• [GIVEN INFORMATION]:
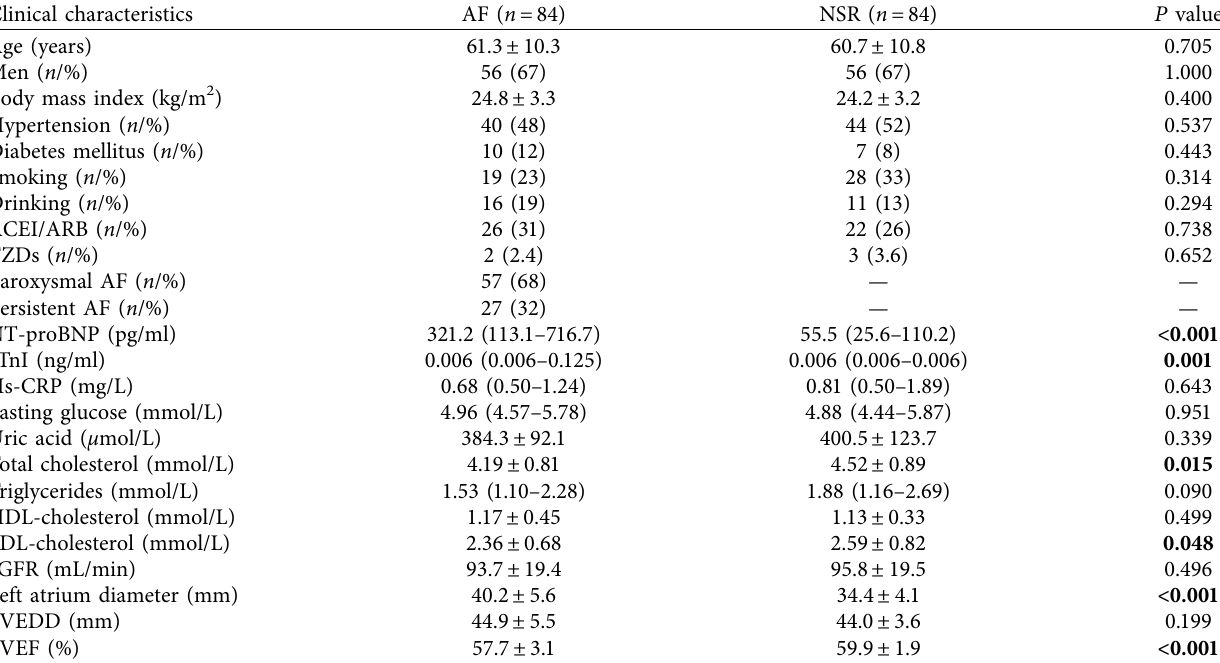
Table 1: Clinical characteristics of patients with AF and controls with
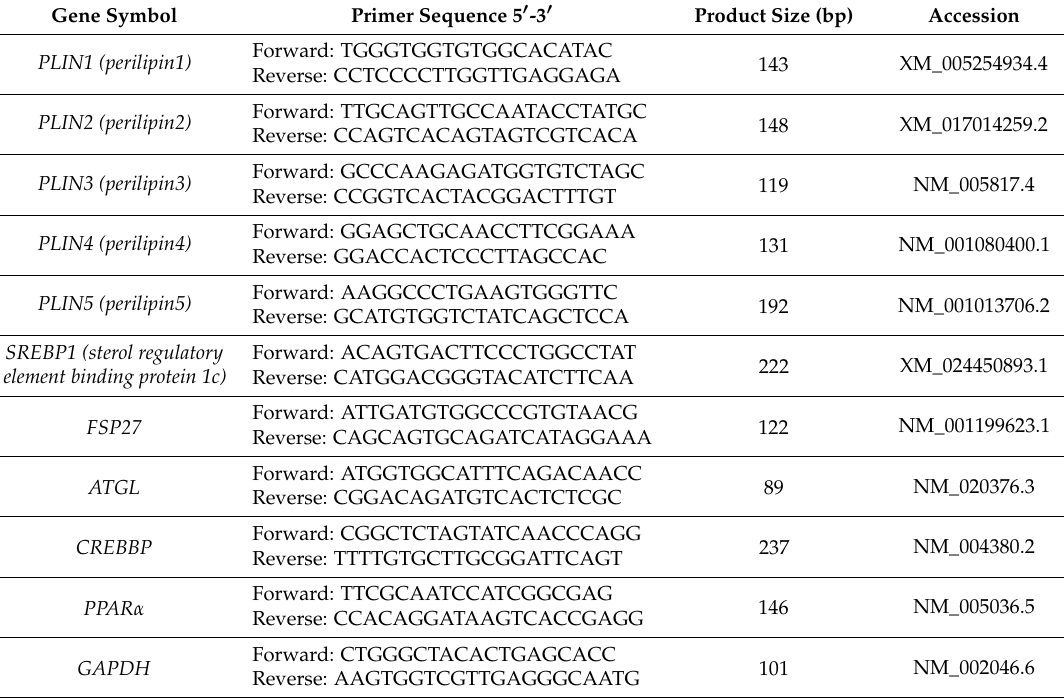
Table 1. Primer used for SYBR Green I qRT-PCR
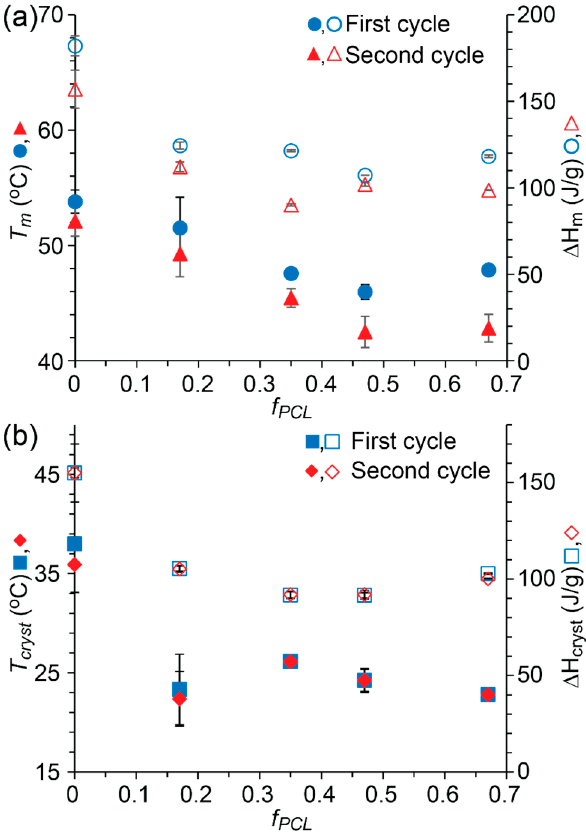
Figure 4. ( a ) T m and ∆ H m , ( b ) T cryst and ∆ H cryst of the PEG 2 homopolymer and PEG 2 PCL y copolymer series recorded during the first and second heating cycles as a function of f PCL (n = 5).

• [EXERCISE]:
Return, from the data, each line where the string "Table" occurs.

• [ANSWER AREA]:
Table 1: Clinical characteristics of patients with AF and controls with
Table 1. Primer used for SYBR Green I qRT-PCR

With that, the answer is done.